--- Data to examine ---

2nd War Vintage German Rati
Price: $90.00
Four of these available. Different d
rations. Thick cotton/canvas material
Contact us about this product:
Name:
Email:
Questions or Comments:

--- Exercise requirements ---
Rewrite the material above as a numbered list, one line per item, leaving out any blank lines.

--- Task response ---
1. 2nd War Vintage German Rati
2. Price: $90.00
3. Four of these available. Different d
4. rations. Thick cotton/canvas material
5. Contact us about this product:
6. Name:
7. Email:
8. Questions or Comments:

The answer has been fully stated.